His fellow group members were always there to carry Peter to his sled. They played cards with him in the evening, brought him water or hot chocolate when he needed it, helped him with his boots, his gloves, his cap. And not one displayed the discomfort common to so many people when dealing with someone in a wheelchair.

The world is not yet comfortable with the disabled, who are often excluded, neglected, ignored. Isolation is a constant threat for them, and a constant worry for their parents. Peter is no exception, and just getting him to a restaurant or a friend’s house can seem like an impossible task.

But for this week, in the most remote and potentially hostile part of the world he had ever visited, he was made to feel part of the group.

The highlight of Peter’s trip, he later said, was the campfire on the next-to-last evening. The night was gorgeous. A billion stars shown overhead, and the fire, set up a few hundred yards from the lodge, illuminated the snowy north woods.

We had to pull Peter out to the campfire in the pulk sled, but once there he was a natural part of the group.
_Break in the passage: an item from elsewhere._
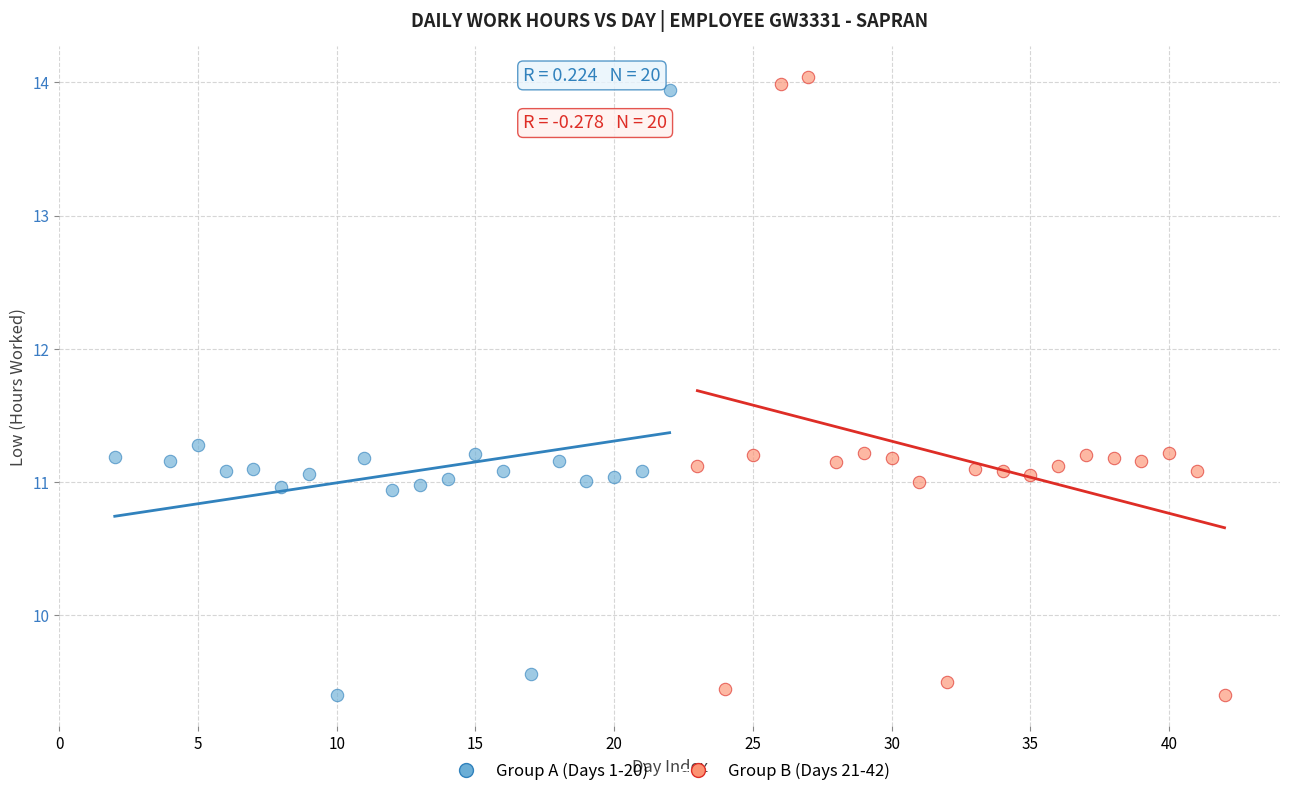

Which series contains the highest Y value?

Group B (Days 21-42)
Watching him as he enjoyed the warm fire and even warmer company, I pondered the incongruity of the scene–the wonder of his presence out there in the middle of nowhere being taken for granted, by him and by everyone else.
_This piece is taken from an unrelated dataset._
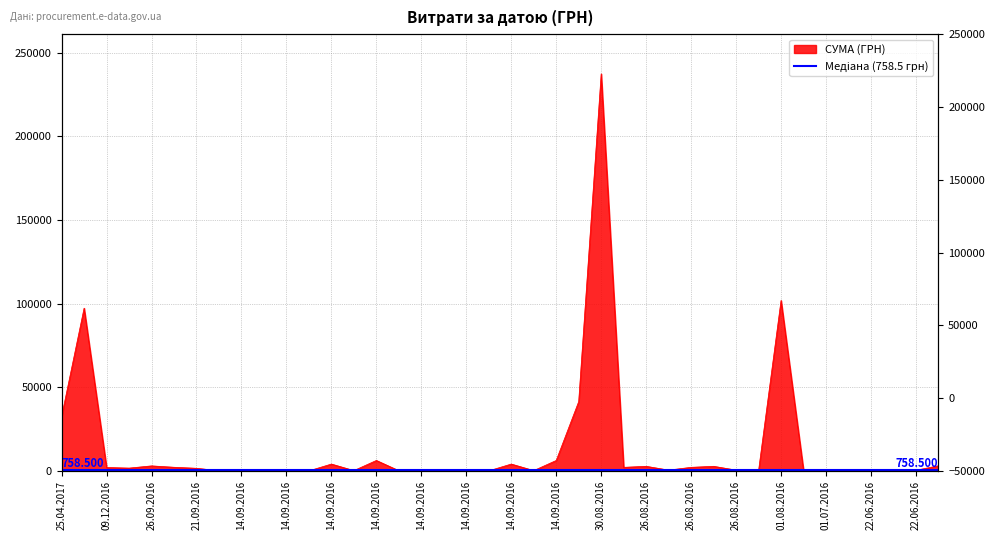

How many interior local valleys (lower than both neighbors) does the data have?

12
“Cool” was how he later described it. “A minor miracle” would be my own description. Whatever, there was indeed a magic to it.

DETAILS ON WILDERNESS INQUIRY

Wilderness Inquiry offers a wide selection of trips–nearly 100 this year–all suitable for the disabled and able-bodied.

The five-day ski and dog-sled trip we took includes four days of dog-sledding, cross-country skiing and snowshoeing in the pristine Boundary Waters Canoe Area of Minnesota. A Finnish sauna is available one evening.

Participants stay in dormlike rooms in a lodge with shared bath; they have the option of spending one night camping outdoors. Participants also must help out during the stay, taking turns preparing and cleaning up after meals.

Seven trips are being offered this winter. The trip costs $545 per person. Round-trip van transportation between Minneapolis and the lodge is available for $60 per person.

Other WI trips this year include kayaking through Lake Superior’s Apostle Islands, canoeing the Green River in Utah and horsepacking through the Colorado Rockies. Trips vary in length from 3 to 16 days and in price from $195 to $2,500.